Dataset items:
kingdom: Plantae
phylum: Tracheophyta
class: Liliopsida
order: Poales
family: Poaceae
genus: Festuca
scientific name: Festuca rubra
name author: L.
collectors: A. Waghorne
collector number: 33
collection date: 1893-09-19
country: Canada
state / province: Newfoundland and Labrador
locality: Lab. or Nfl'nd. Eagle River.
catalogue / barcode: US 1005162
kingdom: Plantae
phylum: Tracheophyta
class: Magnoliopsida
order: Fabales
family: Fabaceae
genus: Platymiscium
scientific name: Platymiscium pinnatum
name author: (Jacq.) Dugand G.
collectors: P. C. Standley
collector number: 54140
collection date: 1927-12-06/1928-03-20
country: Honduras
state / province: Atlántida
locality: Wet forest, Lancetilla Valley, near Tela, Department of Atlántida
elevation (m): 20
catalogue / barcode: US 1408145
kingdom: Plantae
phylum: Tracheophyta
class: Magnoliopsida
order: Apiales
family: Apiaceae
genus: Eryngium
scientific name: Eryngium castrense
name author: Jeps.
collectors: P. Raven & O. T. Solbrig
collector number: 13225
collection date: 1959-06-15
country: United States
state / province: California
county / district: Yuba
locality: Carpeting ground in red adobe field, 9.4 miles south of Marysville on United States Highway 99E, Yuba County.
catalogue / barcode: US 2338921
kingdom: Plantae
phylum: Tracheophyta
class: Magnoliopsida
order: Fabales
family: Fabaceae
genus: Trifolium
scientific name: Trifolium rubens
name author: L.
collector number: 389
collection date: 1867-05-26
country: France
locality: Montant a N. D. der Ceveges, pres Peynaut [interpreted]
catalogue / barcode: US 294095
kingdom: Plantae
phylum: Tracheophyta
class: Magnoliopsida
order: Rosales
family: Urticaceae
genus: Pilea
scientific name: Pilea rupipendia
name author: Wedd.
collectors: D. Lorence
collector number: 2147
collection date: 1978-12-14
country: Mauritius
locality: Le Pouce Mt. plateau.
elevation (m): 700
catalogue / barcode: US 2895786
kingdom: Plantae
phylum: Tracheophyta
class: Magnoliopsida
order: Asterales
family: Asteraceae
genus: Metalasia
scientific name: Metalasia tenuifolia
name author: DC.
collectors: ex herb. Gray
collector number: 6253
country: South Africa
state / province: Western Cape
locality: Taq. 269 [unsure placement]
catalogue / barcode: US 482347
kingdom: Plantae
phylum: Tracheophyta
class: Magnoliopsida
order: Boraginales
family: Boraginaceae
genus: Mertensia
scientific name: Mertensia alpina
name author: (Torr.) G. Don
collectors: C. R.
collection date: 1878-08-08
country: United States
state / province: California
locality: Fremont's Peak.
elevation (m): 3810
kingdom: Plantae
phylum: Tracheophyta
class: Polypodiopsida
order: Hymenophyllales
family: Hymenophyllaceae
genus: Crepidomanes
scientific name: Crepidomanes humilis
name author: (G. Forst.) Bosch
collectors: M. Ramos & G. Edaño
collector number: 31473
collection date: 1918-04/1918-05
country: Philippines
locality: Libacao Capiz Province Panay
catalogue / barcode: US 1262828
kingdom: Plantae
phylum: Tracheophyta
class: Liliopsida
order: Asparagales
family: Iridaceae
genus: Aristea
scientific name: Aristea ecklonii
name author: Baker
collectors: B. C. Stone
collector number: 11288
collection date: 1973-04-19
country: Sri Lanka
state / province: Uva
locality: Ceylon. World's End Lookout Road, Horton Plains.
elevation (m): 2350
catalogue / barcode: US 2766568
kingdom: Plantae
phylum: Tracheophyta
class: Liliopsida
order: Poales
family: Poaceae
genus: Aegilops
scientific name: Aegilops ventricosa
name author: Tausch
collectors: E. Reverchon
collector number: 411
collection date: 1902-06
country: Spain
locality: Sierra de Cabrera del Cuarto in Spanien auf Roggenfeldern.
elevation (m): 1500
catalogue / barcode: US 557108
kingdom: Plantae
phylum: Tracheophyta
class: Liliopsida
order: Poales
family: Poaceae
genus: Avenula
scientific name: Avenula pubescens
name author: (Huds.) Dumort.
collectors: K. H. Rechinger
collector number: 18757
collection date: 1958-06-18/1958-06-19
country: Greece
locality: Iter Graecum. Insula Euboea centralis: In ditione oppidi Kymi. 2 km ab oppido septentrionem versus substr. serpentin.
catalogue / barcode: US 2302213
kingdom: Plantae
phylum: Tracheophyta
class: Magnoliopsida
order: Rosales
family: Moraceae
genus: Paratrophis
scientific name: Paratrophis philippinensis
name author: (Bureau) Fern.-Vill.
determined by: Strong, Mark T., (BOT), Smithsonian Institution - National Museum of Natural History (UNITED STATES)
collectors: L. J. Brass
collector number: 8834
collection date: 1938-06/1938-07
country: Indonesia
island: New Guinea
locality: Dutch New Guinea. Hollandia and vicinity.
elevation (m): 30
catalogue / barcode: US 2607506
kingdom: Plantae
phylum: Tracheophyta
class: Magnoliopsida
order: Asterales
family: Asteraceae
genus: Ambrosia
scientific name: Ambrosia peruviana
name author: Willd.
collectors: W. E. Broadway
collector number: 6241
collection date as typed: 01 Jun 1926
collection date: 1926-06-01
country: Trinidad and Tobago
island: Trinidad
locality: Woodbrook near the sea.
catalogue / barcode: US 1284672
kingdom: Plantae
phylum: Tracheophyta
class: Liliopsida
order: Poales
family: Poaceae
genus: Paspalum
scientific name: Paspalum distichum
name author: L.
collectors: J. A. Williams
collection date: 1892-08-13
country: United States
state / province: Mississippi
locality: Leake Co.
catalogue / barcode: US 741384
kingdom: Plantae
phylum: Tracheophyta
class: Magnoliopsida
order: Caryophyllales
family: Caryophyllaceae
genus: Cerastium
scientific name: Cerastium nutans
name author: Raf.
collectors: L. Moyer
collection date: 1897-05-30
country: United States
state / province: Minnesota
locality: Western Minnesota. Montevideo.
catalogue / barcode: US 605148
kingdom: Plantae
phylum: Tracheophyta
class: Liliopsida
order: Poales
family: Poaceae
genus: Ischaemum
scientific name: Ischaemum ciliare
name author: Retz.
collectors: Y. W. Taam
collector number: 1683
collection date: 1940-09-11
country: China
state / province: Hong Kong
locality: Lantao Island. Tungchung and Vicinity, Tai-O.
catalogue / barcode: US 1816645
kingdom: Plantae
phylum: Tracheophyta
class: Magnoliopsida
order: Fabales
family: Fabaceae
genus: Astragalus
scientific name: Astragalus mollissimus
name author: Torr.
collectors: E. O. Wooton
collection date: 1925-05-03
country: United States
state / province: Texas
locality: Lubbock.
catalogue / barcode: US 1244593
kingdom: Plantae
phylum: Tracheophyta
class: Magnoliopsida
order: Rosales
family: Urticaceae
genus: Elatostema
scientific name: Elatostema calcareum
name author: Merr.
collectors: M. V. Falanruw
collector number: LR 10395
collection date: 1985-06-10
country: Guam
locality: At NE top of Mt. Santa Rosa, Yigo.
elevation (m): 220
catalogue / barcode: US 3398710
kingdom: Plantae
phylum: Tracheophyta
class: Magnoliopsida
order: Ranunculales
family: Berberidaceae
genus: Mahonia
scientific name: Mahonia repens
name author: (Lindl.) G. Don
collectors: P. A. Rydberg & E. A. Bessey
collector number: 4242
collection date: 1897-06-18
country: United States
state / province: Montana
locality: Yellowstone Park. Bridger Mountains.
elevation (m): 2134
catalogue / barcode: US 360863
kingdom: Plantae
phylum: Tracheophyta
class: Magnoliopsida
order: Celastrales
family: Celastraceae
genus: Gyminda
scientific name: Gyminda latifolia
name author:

### Written request
Extract every line of the entries above and reproduce each one character for character, keeping the original order.

### Final result
kingdom: Plantae
phylum: Tracheophyta
class: Liliopsida
order: Poales
family: Poaceae
genus: Festuca
scientific name: Festuca rubra
name author: L.
collectors: A. Waghorne
collector number: 33
collection date: 1893-09-19
country: Canada
state / province: Newfoundland and Labrador
locality: Lab. or Nfl'nd. Eagle River.
catalogue / barcode: US 1005162
kingdom: Plantae
phylum: Tracheophyta
class: Magnoliopsida
order: Fabales
family: Fabaceae
genus: Platymiscium
scientific name: Platymiscium pinnatum
name author: (Jacq.) Dugand G.
collectors: P. C. Standley
collector number: 54140
collection date: 1927-12-06/1928-03-20
country: Honduras
state / province: Atlántida
locality: Wet forest, Lancetilla Valley, near Tela, Department of Atlántida
elevation (m): 20
catalogue / barcode: US 1408145
kingdom: Plantae
phylum: Tracheophyta
class: Magnoliopsida
order: Apiales
family: Apiaceae
genus: Eryngium
scientific name: Eryngium castrense
name author: Jeps.
collectors: P. Raven & O. T. Solbrig
collector number: 13225
collection date: 1959-06-15
country: United States
state / province: California
county / district: Yuba
locality: Carpeting ground in red adobe field, 9.4 miles south of Marysville on United States Highway 99E, Yuba County.
catalogue / barcode: US 2338921
kingdom: Plantae
phylum: Tracheophyta
class: Magnoliopsida
order: Fabales
family: Fabaceae
genus: Trifolium
scientific name: Trifolium rubens
name author: L.
collector number: 389
collection date: 1867-05-26
country: France
locality: Montant a N. D. der Ceveges, pres Peynaut [interpreted]
catalogue / barcode: US 294095
kingdom: Plantae
phylum: Tracheophyta
class: Magnoliopsida
order: Rosales
family: Urticaceae
genus: Pilea
scientific name: Pilea rupipendia
name author: Wedd.
collectors: D. Lorence
collector number: 2147
collection date: 1978-12-14
country: Mauritius
locality: Le Pouce Mt. plateau.
elevation (m): 700
catalogue / barcode: US 2895786
kingdom: Plantae
phylum: Tracheophyta
class: Magnoliopsida
order: Asterales
family: Asteraceae
genus: Metalasia
scientific name: Metalasia tenuifolia
name author: DC.
collectors: ex herb. Gray
collector number: 6253
country: South Africa
state / province: Western Cape
locality: Taq. 269 [unsure placement]
catalogue / barcode: US 482347
kingdom: Plantae
phylum: Tracheophyta
class: Magnoliopsida
order: Boraginales
family: Boraginaceae
genus: Mertensia
scientific name: Mertensia alpina
name author: (Torr.) G. Don
collectors: C. R.
collection date: 1878-08-08
country: United States
state / province: California
locality: Fremont's Peak.
elevation (m): 3810
kingdom: Plantae
phylum: Tracheophyta
class: Polypodiopsida
order: Hymenophyllales
family: Hymenophyllaceae
genus: Crepidomanes
scientific name: Crepidomanes humilis
name author: (G. Forst.) Bosch
collectors: M. Ramos & G. Edaño
collector number: 31473
collection date: 1918-04/1918-05
country: Philippines
locality: Libacao Capiz Province Panay
catalogue / barcode: US 1262828
kingdom: Plantae
phylum: Tracheophyta
class: Liliopsida
order: Asparagales
family: Iridaceae
genus: Aristea
scientific name: Aristea ecklonii
name author: Baker
collectors: B. C. Stone
collector number: 11288
collection date: 1973-04-19
country: Sri Lanka
state / province: Uva
locality: Ceylon. World's End Lookout Road, Horton Plains.
elevation (m): 2350
catalogue / barcode: US 2766568
kingdom: Plantae
phylum: Tracheophyta
class: Liliopsida
order: Poales
family: Poaceae
genus: Aegilops
scientific name: Aegilops ventricosa
name author: Tausch
collectors: E. Reverchon
collector number: 411
collection date: 1902-06
country: Spain
locality: Sierra de Cabrera del Cuarto in Spanien auf Roggenfeldern.
elevation (m): 1500
catalogue / barcode: US 557108
kingdom: Plantae
phylum: Tracheophyta
class: Liliopsida
order: Poales
family: Poaceae
genus: Avenula
scientific name: Avenula pubescens
name author: (Huds.) Dumort.
collectors: K. H. Rechinger
collector number: 18757
collection date: 1958-06-18/1958-06-19
country: Greece
locality: Iter Graecum. Insula Euboea centralis: In ditione oppidi Kymi. 2 km ab oppido septentrionem versus substr. serpentin.
catalogue / barcode: US 2302213
kingdom: Plantae
phylum: Tracheophyta
class: Magnoliopsida
order: Rosales
family: Moraceae
genus: Paratrophis
scientific name: Paratrophis philippinensis
name author: (Bureau) Fern.-Vill.
determined by: Strong, Mark T., (BOT), Smithsonian Institution - National Museum of Natural History (UNITED STATES)
collectors: L. J. Brass
collector number: 8834
collection date: 1938-06/1938-07
country: Indonesia
island: New Guinea
locality: Dutch New Guinea. Hollandia and vicinity.
elevation (m): 30
catalogue / barcode: US 2607506
kingdom: Plantae
phylum: Tracheophyta
class: Magnoliopsida
order: Asterales
family: Asteraceae
genus: Ambrosia
scientific name: Ambrosia peruviana
name author: Willd.
collectors: W. E. Broadway
collector number: 6241
collection date as typed: 01 Jun 1926
collection date: 1926-06-01
country: Trinidad and Tobago
island: Trinidad
locality: Woodbrook near the sea.
catalogue / barcode: US 1284672
kingdom: Plantae
phylum: Tracheophyta
class: Liliopsida
order: Poales
family: Poaceae
genus: Paspalum
scientific name: Paspalum distichum
name author: L.
collectors: J. A. Williams
collection date: 1892-08-13
country: United States
state / province: Mississippi
locality: Leake Co.
catalogue / barcode: US 741384
kingdom: Plantae
phylum: Tracheophyta
class: Magnoliopsida
order: Caryophyllales
family: Caryophyllaceae
genus: Cerastium
scientific name: Cerastium nutans
name author: Raf.
collectors: L. Moyer
collection date: 1897-05-30
country: United States
state / province: Minnesota
locality: Western Minnesota. Montevideo.
catalogue / barcode: US 605148
kingdom: Plantae
phylum: Tracheophyta
class: Liliopsida
order: Poales
family: Poaceae
genus: Ischaemum
scientific name: Ischaemum ciliare
name author: Retz.
collectors: Y. W. Taam
collector number: 1683
collection date: 1940-09-11
country: China
state / province: Hong Kong
locality: Lantao Island. Tungchung and Vicinity, Tai-O.
catalogue / barcode: US 1816645
kingdom: Plantae
phylum: Tracheophyta
class: Magnoliopsida
order: Fabales
family: Fabaceae
genus: Astragalus
scientific name: Astragalus mollissimus
name author: Torr.
collectors: E. O. Wooton
collection date: 1925-05-03
country: United States
state / province: Texas
locality: Lubbock.
catalogue / barcode: US 1244593
kingdom: Plantae
phylum: Tracheophyta
class: Magnoliopsida
order: Rosales
family: Urticaceae
genus: Elatostema
scientific name: Elatostema calcareum
name author: Merr.
collectors: M. V. Falanruw
collector number: LR 10395
collection date: 1985-06-10
country: Guam
locality: At NE top of Mt. Santa Rosa, Yigo.
elevation (m): 220
catalogue / barcode: US 3398710
kingdom: Plantae
phylum: Tracheophyta
class: Magnoliopsida
order: Ranunculales
family: Berberidaceae
genus: Mahonia
scientific name: Mahonia repens
name author: (Lindl.) G. Don
collectors: P. A. Rydberg & E. A. Bessey
collector number: 4242
collection date: 1897-06-18
country: United States
state / province: Montana
locality: Yellowstone Park. Bridger Mountains.
elevation (m): 2134
catalogue / barcode: US 360863
kingdom: Plantae
phylum: Tracheophyta
class: Magnoliopsida
order: Celastrales
family: Celastraceae
genus: Gyminda
scientific name: Gyminda latifolia
name author:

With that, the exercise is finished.